Egypt is aiming for 6% inflation in FY2021-2022

The government is targeting a 6% inflation rate in FY2021-2022, down from 13.3% in 2018-2019, under its medium-term fiscal plans, Planning Minister Hala El Said said in a statement. The headline rate is currently approaching the lower band of the CBE’s target range, after inflation inched up to 5.4% last month from 4.9% in June — its highest since the start of the year and the first time since January 2020 that inflation has risen into the CBE’s target range, which currently stands at 7% (±2%) on average by 4Q2022.

Egyptian rate watchers are largely on the same page: A Reuters survey of analysts and economists project annual urban consumer price inflation to average 6% in FY2021-2022, slightly below the 6.4% expected in the newswire’s last poll three months ago. The IMF (pdf), meanwhile, expects inflation to average 6.6% during 2021-2022, before ticking up to 6.9% the year after.

Inflationary pressures have been largely muted since the start of 2021, shrugging off the global commodities boom, which took a while to filter through here at home. The cycle began to catch up in May, leading to a spike in food prices and a 70 basis points increase in the annual rate. Before that, inflation unexpectedly slowed to 4.1% in April, after having held steady at 4.5% in March from February, dropping last January to its lowest level since September 2020.

Egypt wants to reduce the unemployment rate to 7.3% by the end of FY2021-2022, down from the 9.6% recorded in the preceding year. The government looks set to achieve that target, with the unemployment rate coming in at 7.3% in 2Q2021. Though rates improved just 0.1 percentage points from the preceding quarter, this is still a huge improvement from 2Q2020, when the partial lockdown of the economy saw unemployment rise to a two-year high of 9.6%.
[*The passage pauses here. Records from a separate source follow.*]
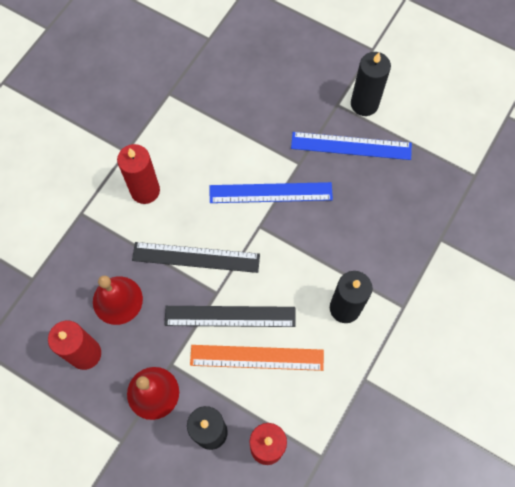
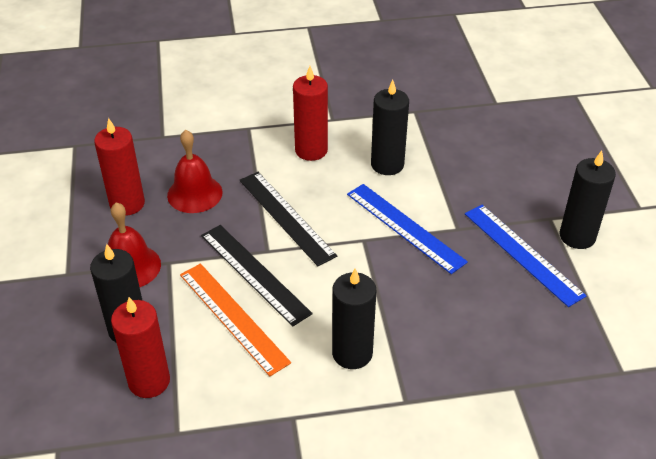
camera: 50 degrees right, 25 degrees down
none -> black candle [371,80,409,175]

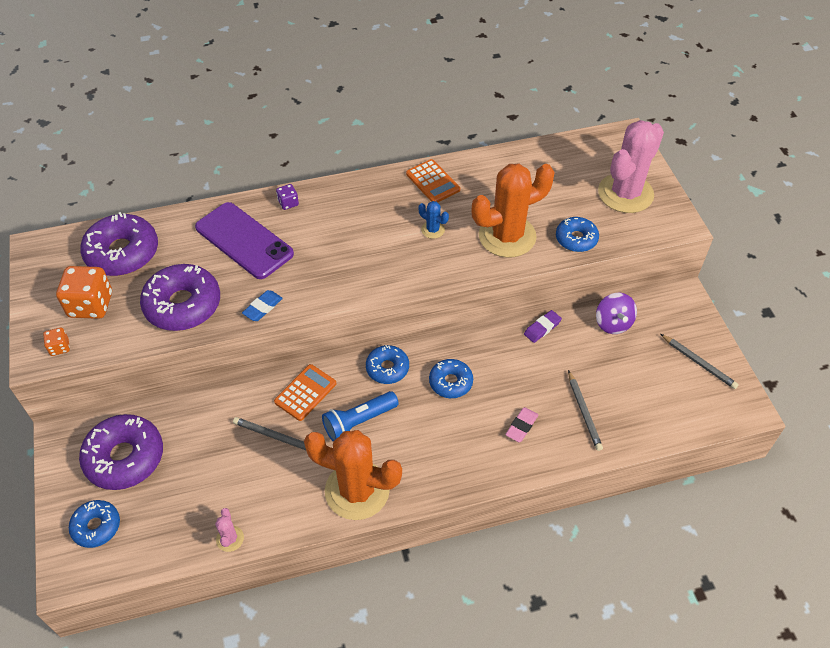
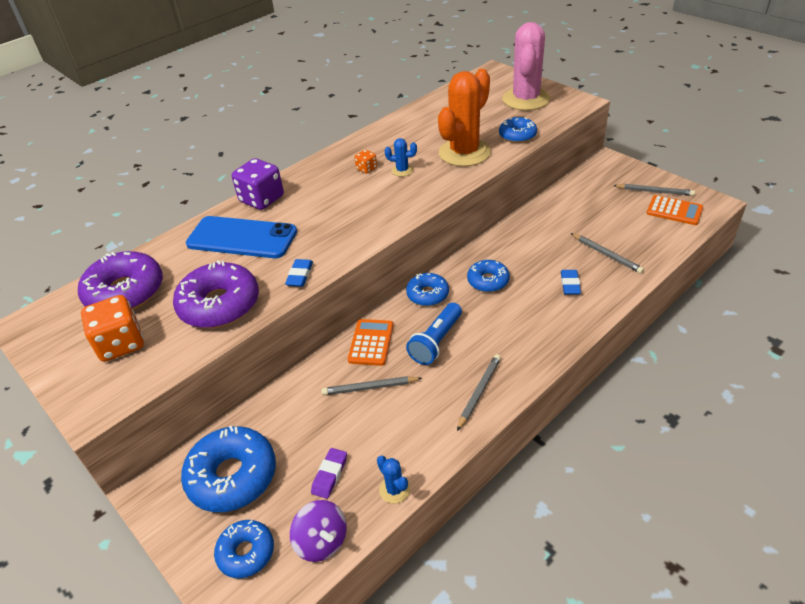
camera: 25 degrees left, 10 degrees down
orange dice [43,328,70,356] -> orange dice moved to [354,150,377,174]
purple donut [79,414,163,490] -> blue donut [181,426,276,512]
purple phone [195,202,294,279] -> blue phone [186,216,297,258]
pink cactus [215,508,244,552] -> blue cactus [377,455,410,504]
purple dice [276,184,299,210] -> purple dice [232,158,284,210], size x2.06
orange cactus [304,430,402,520] -> grey pencil [457,354,501,431]
orange calculator [406,159,460,202] -> orange calculator moved to [647,195,703,225]
pink eraser [505,407,538,442] -> blue eraser [561,270,581,295]
purple eraser [524,310,562,343] -> purple eraser moved to [311,448,347,499]
purple spinning top [596,293,637,334] -> purple spinning top moved to [290,500,347,562]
SMART POLICY- The government is looking to bring down the population growth rate to 2% by the end of FY2021-2022 from the 2.56% recorded in 2017, El Said said. The government already has a long-term plan in place designed to better-manage population growth. More than 20 mn families should have been onboarded to the government’s family planning program with over 2.8 mn new participants by mid-2021, while the EGP 100 mn Two is Enough family planning program will also be expanded.